Credit Market Freeze Hitting Healthy Businesses
New York, NY, Oct. 1, 2008--Stocks are rebounding and a new bailout package could be coming soon, but the credit markets -- where day-to-day borrowing occurs to keep the gears of the economy turning -- are still stuck.
Even relatively healthy businesses are being left out in the cold.
Randall Stephenson, the CEO of AT&T Inc., said Tuesday that when the telecommunications company tried to get short-term cash last week by selling corporate debt known as commercial paper, no one was willing to lend anything for longer than overnight. An AT&T spokesman said later that as of Tuesday the company has ready access to the commercial paper market.
The crunch is being felt by others, too. Many small businesses can't get funding for supplies and in some cases are falling behind on their payrolls, said John Castellani, president of Business Roundtable, an association of CEOs of companies that employ more than 10 million people.

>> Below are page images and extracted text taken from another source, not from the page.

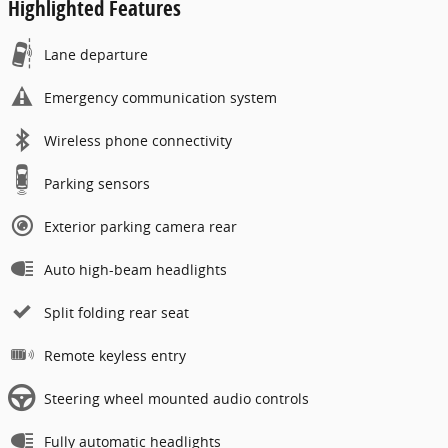
Highlighted Features
Lane departure
Emergency communication system
Wireless phone connectivity
Parking sensors
Exterior parking camera rear
Auto high-beam headlights
Split folding rear seat
Remote keyless entry
Steering wheel mounted audio controls
Fully automatic headlights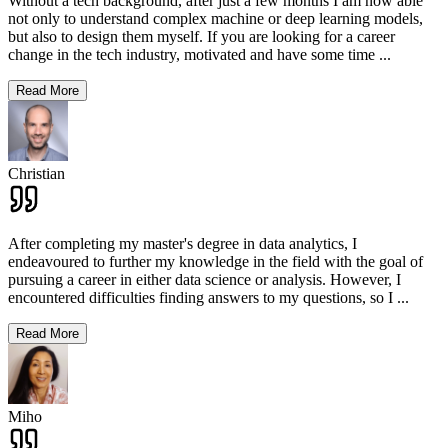
Without a tech background, after just a few months I am now able
not only to understand complex machine or deep learning models,
but also to design them myself. If you are looking for a career
change in the tech industry, motivated and have some time
...
Read More
Christian
After completing my master's degree in data analytics, I
endeavoured to further my knowledge in the field with the goal of
pursuing a career in either data science or analysis. However, I
encountered difficulties finding answers to my questions, so I
...
Read More
Miho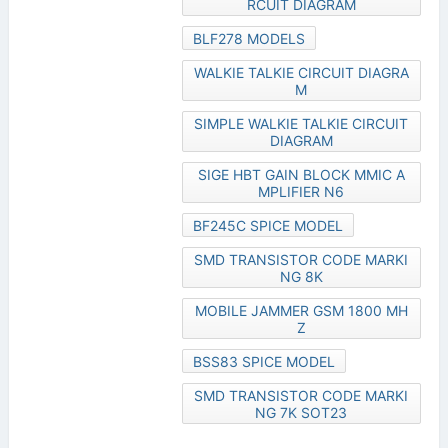
RCUIT DIAGRAM
BLF278 MODELS
WALKIE TALKIE CIRCUIT DIAGRA
M
SIMPLE WALKIE TALKIE CIRCUIT
DIAGRAM
SIGE HBT GAIN BLOCK MMIC A
MPLIFIER N6
BF245C SPICE MODEL
SMD TRANSISTOR CODE MARKI
NG 8K
MOBILE JAMMER GSM 1800 MH
Z
BSS83 SPICE MODEL
SMD TRANSISTOR CODE MARKI
NG 7K SOT23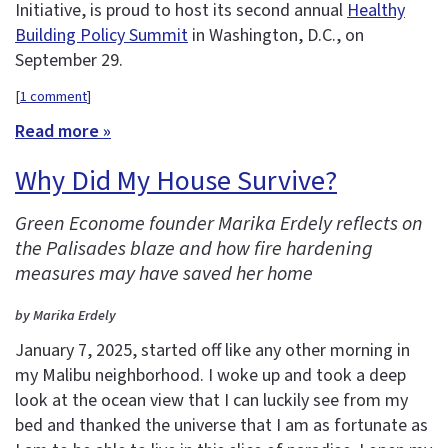
Initiative, is proud to host its second annual
Healthy
Building Policy Summit
in Washington, D.C., on
September 29.
[
1 comment
]
Read more »
Why Did My House Survive?
Green Econome founder Marika Erdely reflects on
the Palisades blaze and how fire hardening
measures may have saved her home
by Marika Erdely
January 7, 2025, started off like any other morning in
my Malibu neighborhood. I woke up and took a deep
look at the ocean view that I can luckily see from my
bed and thanked the universe that I am as fortunate as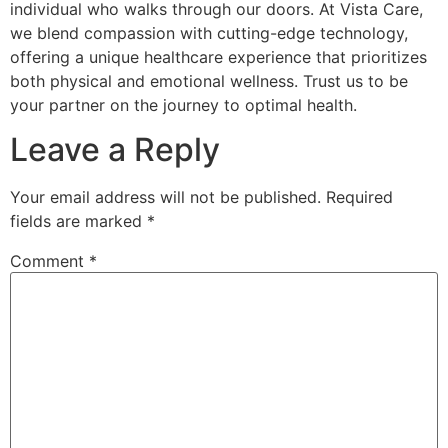
individual who walks through our doors. At Vista Care,
we blend compassion with cutting-edge technology,
offering a unique healthcare experience that prioritizes
both physical and emotional wellness. Trust us to be
your partner on the journey to optimal health.
Leave a Reply
Your email address will not be published.
Required
fields are marked
*
Comment
*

Castellani said the credit problems have been going on for several months but have accelerated in recent weeks as lending tightens further and consumer spending wanes.
The key bank-to-bank lending rate, the London Interbank Offered Rate, or LIBOR, rose to 4.05 percent Tuesday from 3.88 percent for 3-month dollar loans, and to 6.88 percent from 2.57 percent for overnight dollar loans -- the highest level since the British Bankers Association began tracking that rate in 2001.
That's especially worrisome because normally, overnight LIBOR is just slightly above the Federal Reserve's target fed funds rates, another overnight interbank lending rate. Now, it is more than 4 percentage points above the target rate of 2 percent. That has troubling implications for other lending rates tied to LIBOR, including homeowners' adjustable rate mortgages.